Herança histórica e cultural
A competência brasileira nos campos é inegável, uma espécie de herança que começou nos anos 10, quando o esporte ainda estava nas mãos da elite, mas atraía multidões graças a craques como Arthur Friedenreich. O fanatismo pelo esporte e a massificação dele na mídia e no cotidiano de alguns torcedores alimentaram tanto a sua prática como a antipatia dos intelectuais pela bola. Da mesma forma, anarquistas e comunistas sentiam-se incomodados com a situação.
Na década de 1930, políticos como Getúlio Vargas souberam usar o fanatismo das massas em benefício próprio. “Getúlio apóia a profissionalização do futebol. E assim as vitórias nos campos passam a ser as vitórias da pátria”, explica o professor-doutor em história da USP, Flávio de Campos, que prepara um livro para falar das relações entre a política e o futebol.
Mas todo esse ufanismo sofre duro golpe na tragédia da Copa de 1950. Um dia antes da final contra o Uruguai, a concentração em São Januário ficou cheia de políticos. Todos desapareceram após a derrota em pleno Maracanã, por 2 a 1, de virada.
O maracanazo, como ficou conhecido o jogo, mudou drasticamente os rumos do futebol nacional. “É quando começa a haver um planejamento estratégico”, afirma Campos. Graças a Paulo Machado de Carvalho, que depois seria chamado de Marechal da Vitória, o Brasil embarcou para o título na Suécia com um médico, um psicólogo e até um dentista em sua comissão técnica.
Da periferia para o mundo
Nos anos 90, o Brasil começa a testemunhar o êxodo de seus jogadores para fora. O jornalista Paulo Fávero cruzou dados da Confederação Brasileira de Futebol e do Banco Central para o trabalho de conclusão do curso de geografia na USP, Globalização, Mercantilização e Geopolítica do Futebol. Fez constatações curiosas. Em 1994, ano do tetra nos EUA, os clubes estrangeiros desembolsaram 14,3 milhões de dólares em 207 jogadores brasileiros. Dez anos depois, a movimentação ultrapassou 102 milhões de dólares, com 849 atletas comercializados. “O Brasil é, sem dúvida, um exportador. Em 2006, o número deve aumentar ainda mais porque a Série B ganha cada vez mais visibilidade”, diz Favero. Em 2005, Portugal aparece como destino preferido dos craques, com 138 contratações, seguido por Japão, com 40, e a Itália, 34. O Vietnã, acredite, levou 30 jogadores brasileiros e aparece na frente da Grécia (28) e da Espanha, que com 24 empata com a Bolívia.

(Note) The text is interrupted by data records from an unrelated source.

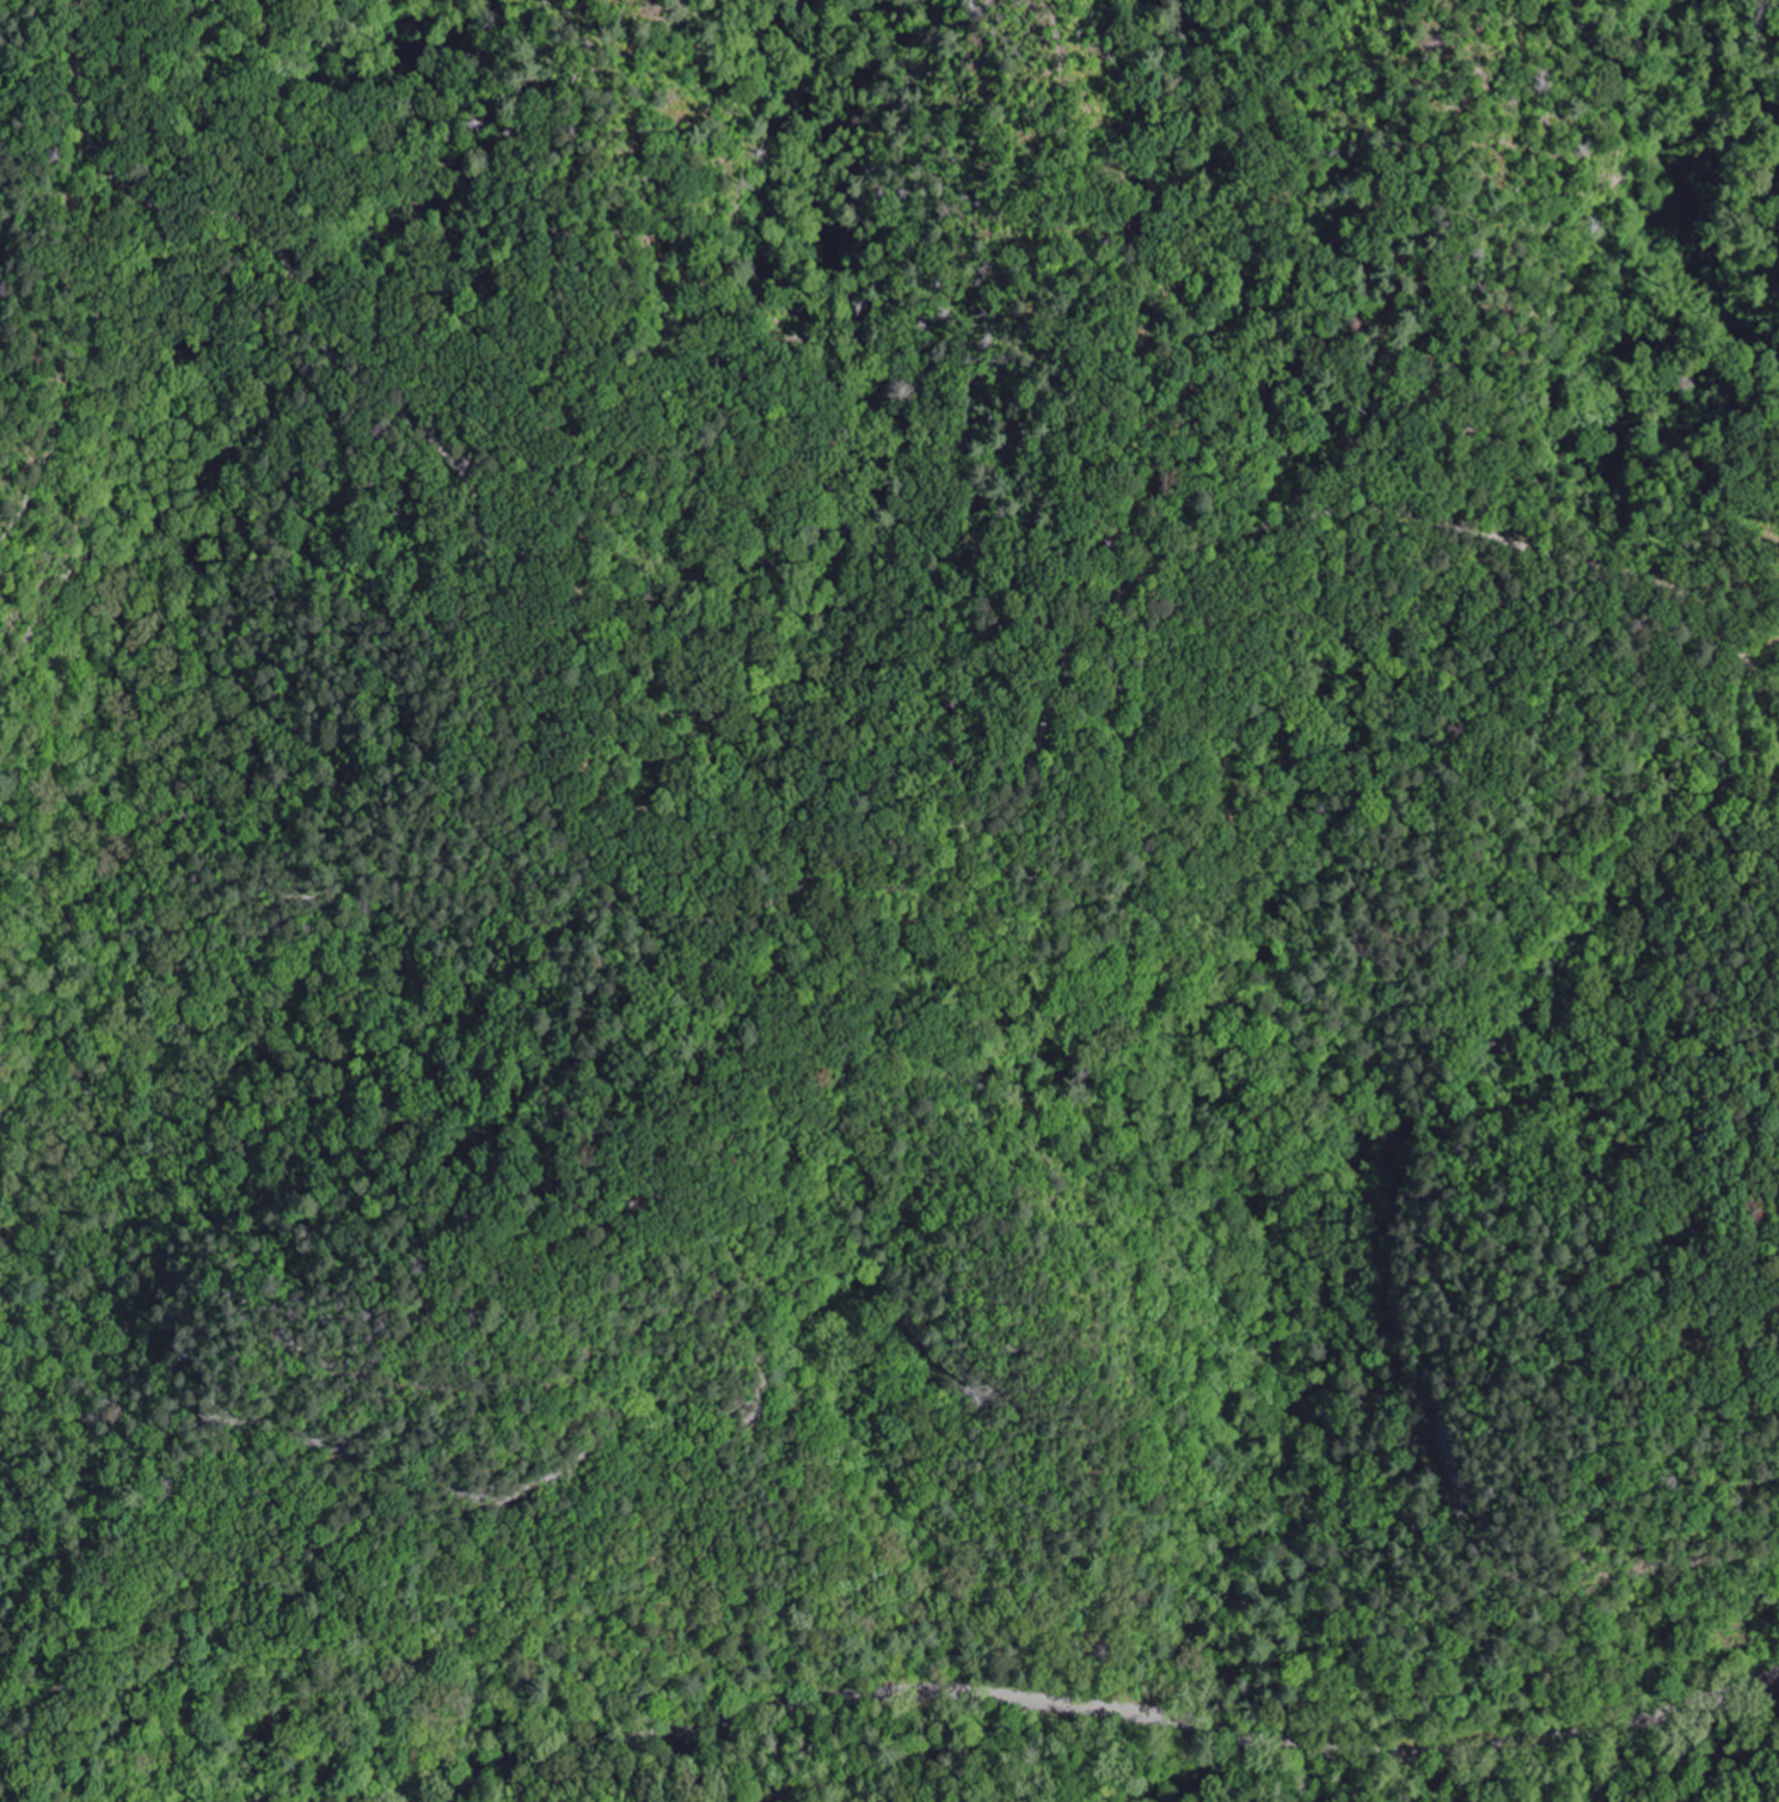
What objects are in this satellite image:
road: (1475, 256)
road: (61, 290)
road: (739, 905)
road: (689, 1093)
road: (1095, 1706)

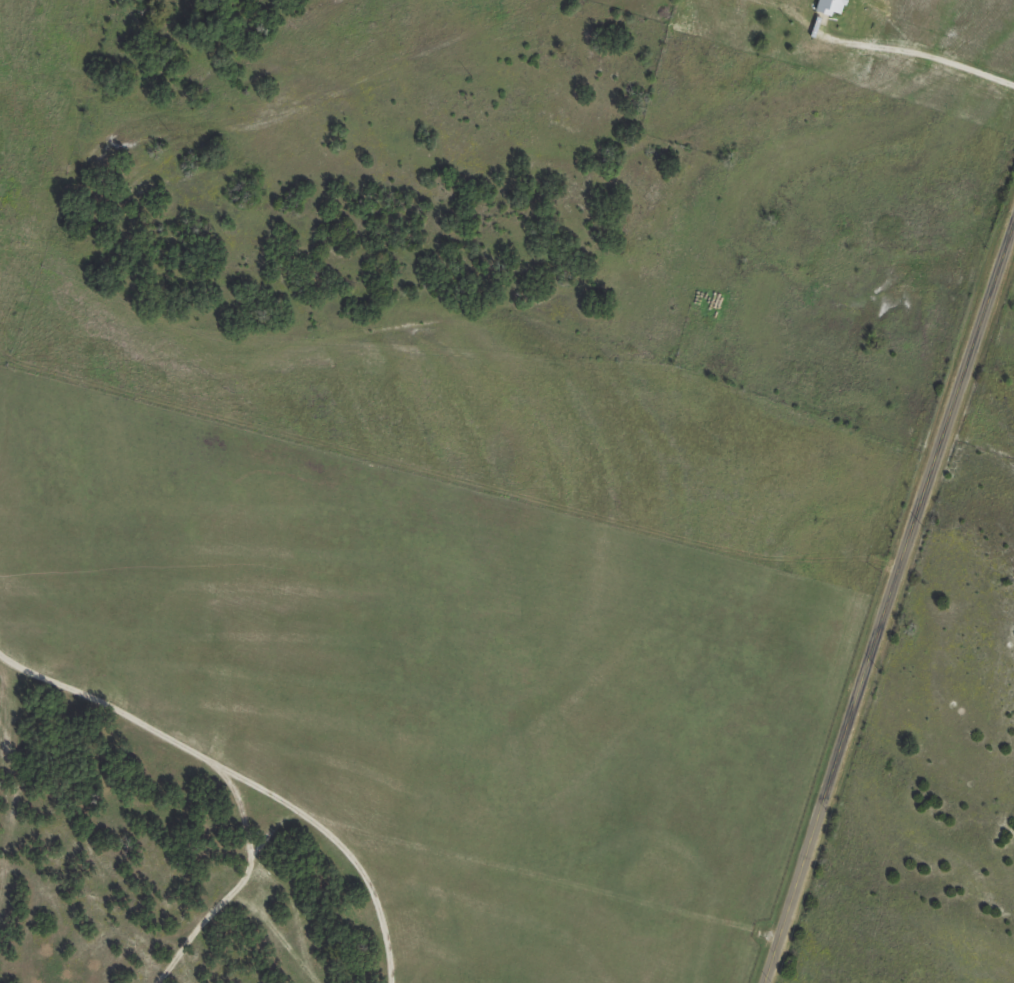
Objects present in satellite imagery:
building: (832, 6)
road: (916, 52)
road: (886, 601)

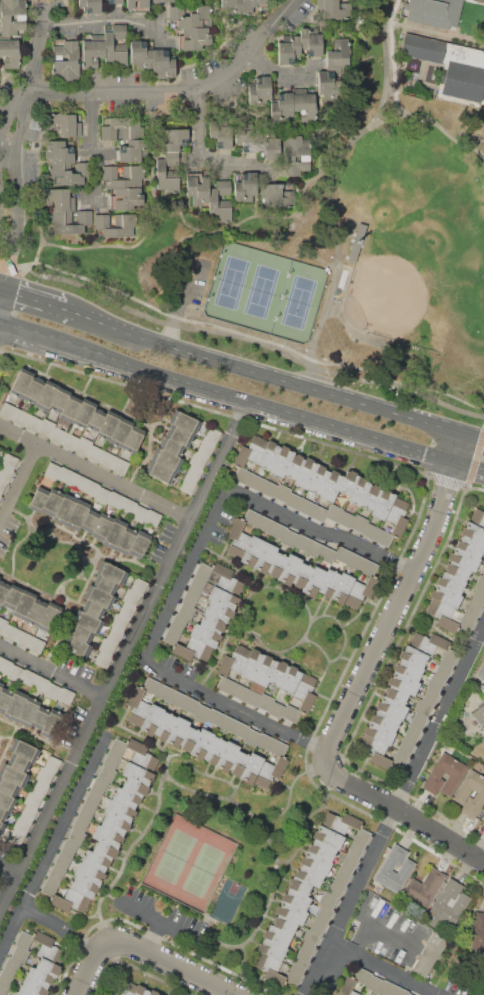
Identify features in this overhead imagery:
building: (114, 1)
building: (163, 1)
building: (479, 1)
building: (137, 5)
building: (252, 5)
building: (89, 6)
building: (231, 6)
building: (333, 10)
building: (433, 12)
building: (191, 16)
building: (13, 17)
road: (100, 19)
building: (194, 39)
building: (309, 43)
building: (116, 45)
building: (287, 50)
building: (93, 52)
building: (10, 53)
building: (141, 53)
building: (339, 53)
road: (389, 57)
building: (66, 60)
building: (164, 62)
building: (451, 67)
road: (273, 72)
building: (328, 86)
road: (182, 91)
building: (260, 91)
road: (23, 99)
building: (305, 103)
building: (282, 106)
building: (64, 124)
building: (121, 127)
building: (219, 136)
building: (249, 138)
road: (3, 139)
road: (90, 140)
building: (173, 140)
road: (199, 141)
building: (133, 150)
building: (273, 150)
building: (60, 151)
building: (295, 154)
road: (331, 166)
building: (166, 172)
building: (68, 173)
building: (122, 176)
building: (246, 186)
building: (197, 187)
building: (278, 195)
building: (125, 198)
building: (58, 199)
building: (220, 200)
building: (81, 223)
building: (113, 225)
building: (347, 240)
park: (422, 258)
park: (359, 261)
parking lot: (192, 284)
road: (32, 295)
park: (267, 295)
road: (180, 305)
road: (70, 307)
road: (242, 338)
road: (269, 374)
building: (21, 382)
building: (34, 390)
building: (47, 395)
road: (240, 399)
building: (60, 400)
building: (70, 408)
building: (8, 410)
building: (84, 413)
building: (20, 416)
building: (96, 419)
building: (33, 422)
building: (185, 422)
building: (108, 425)
building: (46, 427)
building: (121, 431)
building: (212, 434)
road: (474, 434)
building: (58, 435)
building: (179, 435)
road: (483, 435)
building: (133, 439)
building: (70, 441)
building: (83, 445)
building: (172, 447)
building: (206, 447)
building: (256, 448)
building: (95, 453)
building: (269, 454)
building: (242, 456)
building: (108, 459)
building: (166, 459)
building: (9, 460)
building: (198, 460)
building: (282, 462)
building: (120, 466)
building: (294, 466)
building: (52, 471)
road: (96, 472)
building: (160, 472)
building: (193, 472)
building: (5, 473)
building: (306, 473)
building: (65, 475)
building: (242, 475)
building: (319, 479)
building: (78, 482)
building: (256, 482)
building: (348, 482)
road: (19, 483)
building: (2, 485)
building: (188, 485)
building: (332, 486)
building: (91, 487)
building: (269, 488)
building: (359, 491)
building: (282, 492)
building: (102, 495)
building: (0, 496)
building: (371, 496)
building: (38, 499)
building: (115, 499)
building: (293, 501)
building: (52, 502)
building: (383, 504)
building: (128, 506)
building: (306, 507)
building: (64, 509)
building: (397, 509)
building: (334, 512)
building: (139, 513)
building: (319, 513)
building: (78, 515)
building: (252, 517)
building: (477, 517)
building: (152, 518)
building: (346, 519)
building: (90, 521)
building: (359, 523)
building: (266, 524)
building: (399, 526)
building: (102, 527)
building: (278, 531)
building: (370, 531)
building: (473, 532)
building: (114, 533)
road: (324, 533)
building: (383, 537)
building: (289, 538)
building: (238, 539)
building: (126, 540)
building: (302, 542)
building: (140, 544)
building: (470, 546)
building: (314, 549)
building: (252, 551)
building: (327, 554)
building: (342, 554)
building: (265, 557)
building: (464, 559)
building: (355, 561)
building: (277, 564)
building: (369, 567)
building: (289, 569)
building: (457, 570)
building: (111, 572)
building: (203, 572)
road: (187, 574)
building: (302, 575)
building: (483, 575)
building: (214, 576)
building: (227, 580)
building: (314, 581)
building: (329, 582)
building: (450, 582)
building: (480, 583)
building: (104, 584)
building: (139, 585)
building: (197, 585)
building: (342, 588)
building: (3, 591)
building: (361, 591)
road: (406, 595)
building: (12, 596)
building: (445, 596)
building: (99, 597)
building: (131, 597)
building: (190, 597)
building: (478, 597)
building: (224, 598)
building: (23, 604)
building: (93, 609)
building: (473, 609)
building: (127, 610)
building: (186, 611)
building: (218, 611)
building: (36, 612)
building: (443, 615)
building: (48, 619)
building: (87, 621)
building: (119, 622)
building: (178, 622)
building: (466, 622)
building: (212, 623)
building: (2, 624)
building: (10, 632)
building: (80, 633)
building: (115, 634)
building: (171, 635)
building: (205, 636)
building: (23, 638)
building: (429, 643)
building: (36, 645)
building: (107, 646)
building: (77, 647)
building: (192, 650)
building: (413, 656)
building: (0, 657)
building: (449, 657)
building: (103, 659)
road: (126, 660)
building: (234, 660)
building: (252, 664)
building: (5, 665)
building: (409, 669)
building: (443, 670)
building: (481, 671)
road: (54, 672)
building: (279, 672)
building: (15, 673)
building: (263, 674)
building: (28, 677)
building: (290, 680)
building: (435, 682)
building: (41, 683)
building: (403, 683)
building: (226, 684)
building: (1, 685)
building: (152, 686)
building: (239, 691)
building: (52, 692)
building: (165, 693)
building: (305, 693)
building: (396, 694)
building: (65, 696)
building: (430, 696)
building: (252, 697)
building: (4, 698)
building: (178, 699)
building: (265, 702)
building: (190, 704)
building: (15, 705)
building: (137, 707)
road: (238, 707)
building: (391, 707)
building: (422, 707)
building: (276, 709)
building: (28, 711)
building: (201, 712)
building: (290, 713)
building: (479, 714)
building: (40, 717)
building: (215, 717)
building: (152, 719)
building: (385, 720)
building: (418, 720)
building: (53, 723)
building: (227, 723)
building: (165, 726)
building: (240, 729)
building: (177, 732)
building: (379, 732)
building: (412, 733)
building: (252, 737)
building: (190, 739)
building: (264, 741)
building: (201, 744)
building: (405, 746)
building: (117, 747)
building: (278, 747)
building: (24, 750)
building: (214, 750)
building: (376, 752)
building: (141, 755)
building: (227, 756)
building: (399, 759)
building: (110, 760)
building: (18, 762)
building: (239, 763)
building: (52, 764)
building: (252, 768)
building: (107, 773)
building: (138, 773)
building: (269, 773)
building: (454, 774)
building: (13, 775)
building: (44, 775)
building: (99, 784)
building: (8, 787)
building: (135, 787)
building: (40, 788)
road: (409, 789)
building: (461, 794)
building: (93, 797)
building: (125, 797)
building: (32, 799)
building: (6, 801)
building: (87, 810)
building: (120, 810)
road: (400, 810)
building: (28, 812)
building: (2, 814)
building: (340, 822)
building: (81, 823)
building: (21, 824)
building: (115, 824)
building: (483, 825)
building: (1, 826)
building: (76, 836)
building: (107, 836)
building: (328, 836)
building: (361, 836)
building: (16, 838)
road: (54, 845)
building: (68, 848)
building: (322, 849)
building: (105, 850)
building: (355, 850)
building: (95, 860)
building: (62, 861)
building: (315, 862)
building: (349, 863)
building: (396, 868)
road: (10, 871)
building: (89, 873)
building: (56, 874)
building: (309, 875)
building: (342, 875)
building: (299, 885)
building: (49, 887)
building: (84, 887)
building: (424, 887)
building: (336, 888)
building: (296, 898)
building: (327, 899)
building: (71, 901)
building: (448, 904)
building: (291, 912)
building: (324, 913)
building: (284, 924)
building: (318, 925)
road: (64, 926)
building: (478, 930)
building: (277, 936)
building: (310, 936)
building: (24, 940)
building: (47, 947)
building: (272, 949)
building: (307, 950)
building: (20, 954)
building: (429, 955)
building: (301, 963)
road: (174, 964)
building: (12, 965)
road: (93, 965)
building: (48, 968)
building: (269, 968)
road: (319, 969)
road: (386, 969)
building: (294, 975)
building: (362, 975)
building: (6, 977)
building: (38, 978)
building: (374, 984)
building: (348, 987)
building: (387, 988)
building: (3, 989)
building: (31, 989)
building: (124, 989)
building: (141, 990)
building: (400, 991)
building: (18, 993)
building: (153, 993)
building: (410, 994)

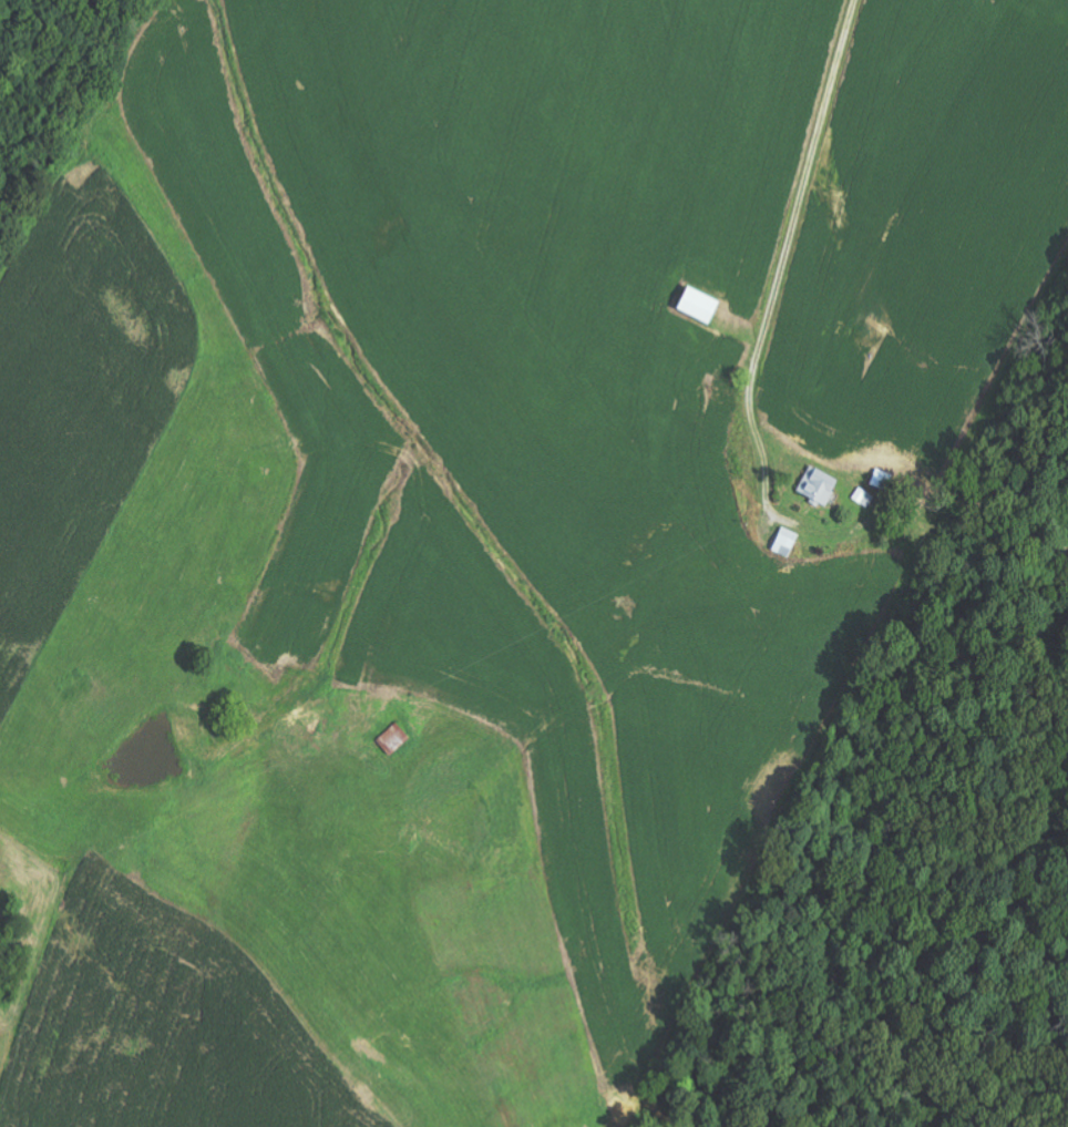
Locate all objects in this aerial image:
road: (786, 257)
building: (697, 307)
building: (818, 487)
building: (394, 738)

Ainda não se sabe qual será o reflexo do êxodo de jogadores para o futuro da hegemonia do futebol brasileiro, mas há indícios de que a desandada de craques para o exterior não é um bom sinal. Hoje em dia é mais fácil acompanhar jogos do campeonato espanhol e da Copa dos Campeões da Europa do que as fases decisivas do Brasileirão. Fenômenos como Robinho, que atraem a atenção de crianças de vários times, têm sido cada vez mais raros, uma vez que os jogadores embarcam para todos os lugares cada vez mais cedo. Essa relação com os ídolos chamou a atenção do bacharel em educação física Sérgio Settani Giglio, que prepara mestrado sobre o assunto. Sua primeira surpresa após ouvir alguns jogadores profissionais é que Pelé não foi nem sequer lembrado. “A figura do ídolo influencia a infância dos profissionais. É nessa época que eles aprendem a driblar e a copiar as jogadas de quem admiram”, afirma Sérgio. Isso começa a perder o sentido.